Étude de la Guémara 6a

Guémara
La Guemara répond [au nom de celui qui soutient que Moïse a habillé Aaron et ses fils simultanément] : il aurait pu te dire — ce verset vient enseigner que la ceinture [avnet] du Kohen Gadol n'est pas la ceinture du kohen ordinaire [kohen hedyot]. Il est explicitement écrit dans la Torah que la ceinture du Kohen Gadol est faite de lin fin, de bleu et de pourpre [c'est-à-dire, d'un tissu mélangé, kilayim]. Quant à la ceinture du kohen ordinaire, la Torah n'en précise pas le matériau — en fait, elle était de lin pur, comme les autres vêtements du kohen ordinaire. Et l'on peut toujours soutenir qu'Aaron et ses fils furent habillés simultanément [la distinction entre les deux versets portant sur le matériau, non sur l'ordre de l'habillage].
אָמַר לָךְ: הַהוּא אַבְנֵטוֹ שֶׁל כֹּהֵן גָּדוֹל לֹא זֶה הוּא אַבְנֵטוֹ שֶׁל כֹּהֵן הֶדְיוֹט.

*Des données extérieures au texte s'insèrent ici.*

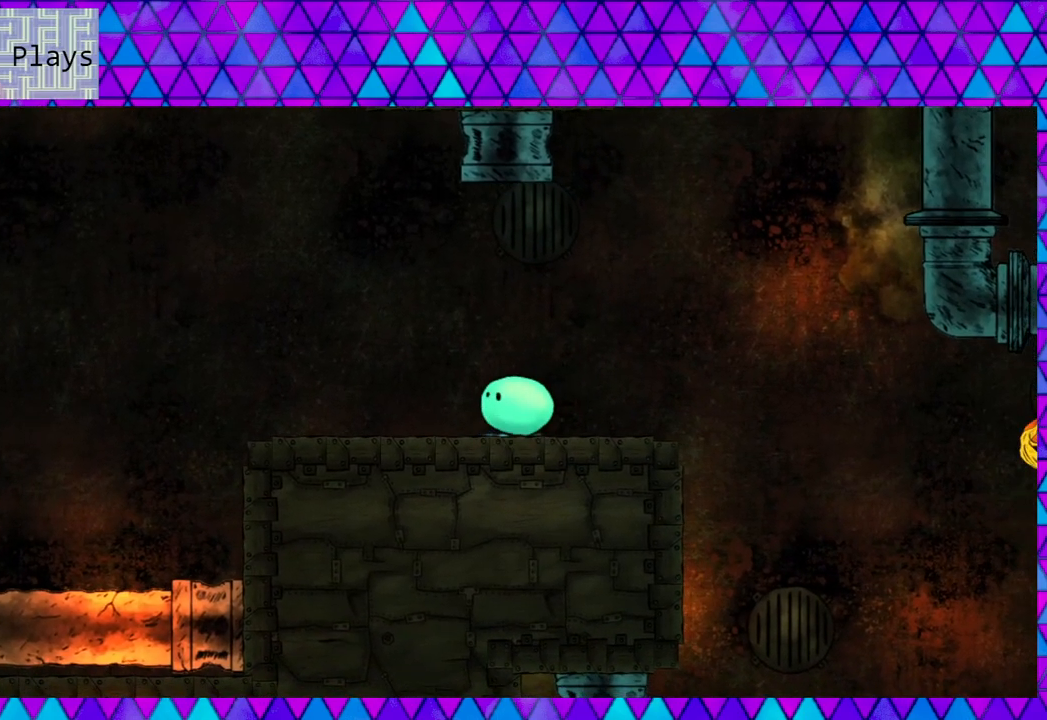
{"buttons": ["DPAD_LEFT"], "right_stick": "center", "events": [[333, "DPAD_LEFT", "down"]]}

La Guemara interroge : et selon celui qui dit que Moïse a habillé Aaron en premier, puis ses fils — n'est-il pas écrit : « Et tu les ceindras de ceintures » [Chemot 29, 9], ce qui indique qu'ils furent ceints simultanément ? La Guemara répond qu'il aurait pu te dire : ce verset nous enseigne que la ceinture du Kohen Gadol est identique à la ceinture du kohen ordinaire [toutes deux faites de lin fin, de bleu et de pourpre]. Ainsi, bien que la Torah distingue l'acte de ceindre [Moïse ayant habillé Aaron avant ses fils], il y avait un commandement commun pour la confection des deux ceintures, indiquant qu'elles étaient faites du même matériau.
וּלְמַאן דְּאָמַר אַהֲרֹן וְאַחַר כָּךְ בָּנָיו, וְהָכְתִיב: ״וְחָגַרְתָּ אוֹתָם אַבְנֵט״! אָמַר לָךְ: הַהוּא קָא מַשְׁמַע לַן, אַבְנֵטוֹ שֶׁל כֹּהֵן גָּדוֹל זֶהוּ אַבְנֵטוֹ שֶׁל כֹּהֵן הֶדְיוֹט.

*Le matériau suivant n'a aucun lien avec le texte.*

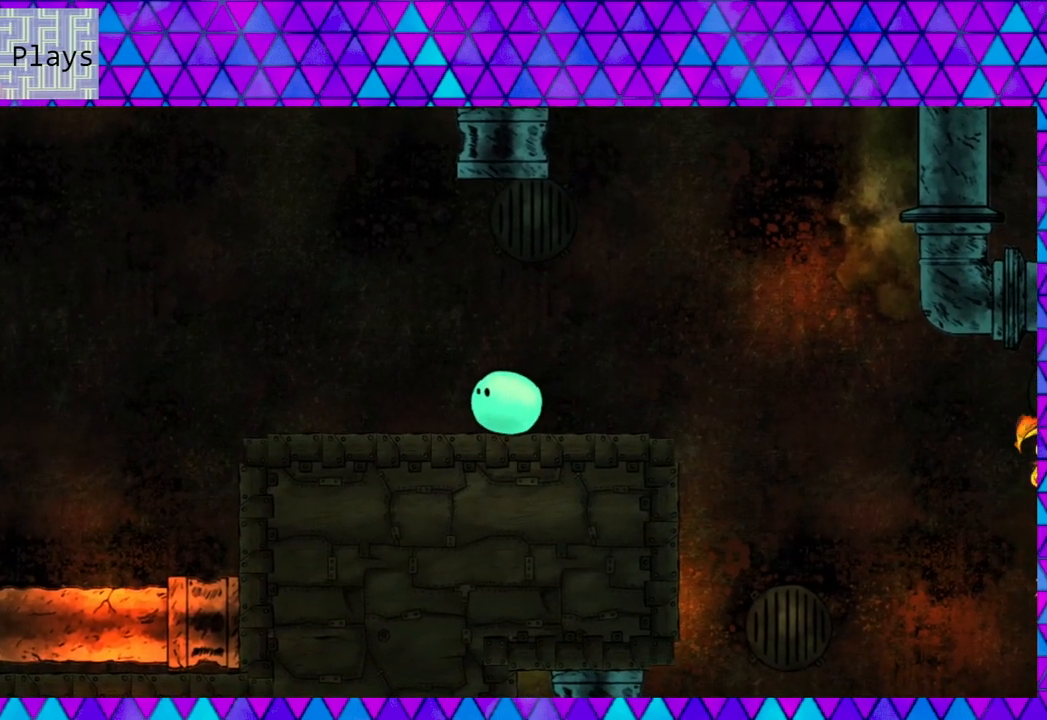
{"buttons": ["DPAD_LEFT"], "right_stick": "center", "events": []}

La Guemara demande : si [les deux ceintures] sont identiques, pourquoi ai-je besoin à la fois du verset « Et il le ceignit d'une ceinture » [Vayikra 8, 7] et du verset « Et il les ceignit » [ibid. 8, 13] ? La Guemara explique : déduis-en que Moïse a habillé Aaron en premier, puis ses fils. La Guemara interroge : et peut-on trouver une situation où Moïse aurait pu ceindre Aaron et ses fils simultanément [étant donné qu'il n'y a qu'une seule paire de mains] ? La Guemara explique : il est nécessaire [de mentionner les deux versets] uniquement pour indiquer que Moïse ceignit Aaron en premier, puis procéda à ceindre ses fils par ordre de dignité. Après avoir ceint Aaron, il ne revêtit pas Aaron d'autres vêtements avant de ceindre ses fils [autrement dit, tous les avnétot furent mis les uns après les autres, sans interruption d'autre vêtement entre les deux opérations].

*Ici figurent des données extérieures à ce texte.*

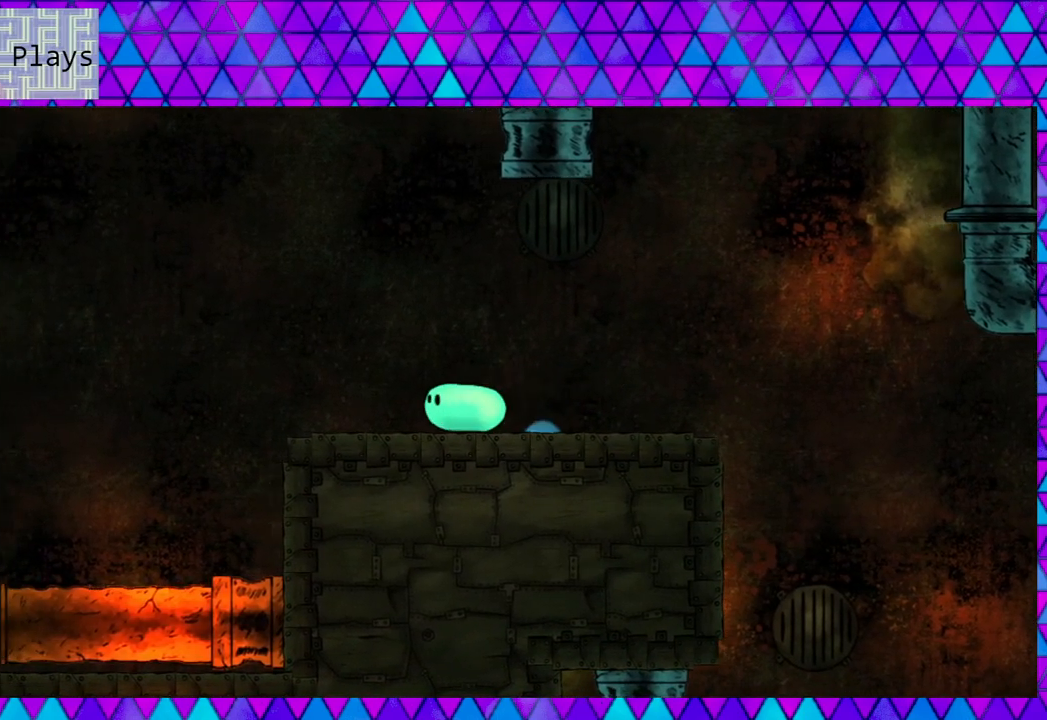
{"buttons": ["DPAD_LEFT"], "right_stick": "center", "events": [[50, "DPAD_LEFT", "up"], [183, "DPAD_LEFT", "down"]]}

״וַיַּחְגּוֹר אוֹתוֹ אַבְנֵט״ ״וַיַּחְגּוֹר אוֹתָם״ לְמָה לִי? שְׁמַע מִינַּהּ אַהֲרֹן וְאַחַר כָּךְ בָּנָיו. וּבְבַת אַחַת מִי מַשְׁכַּחַתְּ לַהּ? לָא צְרִיכָא, דְּאַקְדֵּים.
§ Après une longue digression au cours de laquelle de nombreuses questions secondaires furent traitées, la Guemara revient à l'interprétation de la michna. Il a été enseigné dans la michna : les Sages éloignaient le Kohen Gadol de sa maison vers la Lishkat Parhedrin [la chambre du Parhedrin, dans le Temple]. La Guemara demande : pourquoi les Sages l'éloignaient-ils ? La Guemara s'exclame avec étonnement : pourquoi les Sages l'éloignaient-ils [comme si cela était une question ouverte] ? C'est comme nous l'avons dit plus haut — que ce soit selon Rabbi Yo'hanan comme le prescrit sa position [la mise à l'écart du Kohen Gadol est dérivée de la mise à l'écart lors de la consécration], ou que ce soit selon Reïch Lakisch comme le prescrit sa position [la mise à l'écart est dérivée de la mise à l'écart au Sinaï], la réponse est claire ! Quel est donc le sens de cette question de la Guemara ?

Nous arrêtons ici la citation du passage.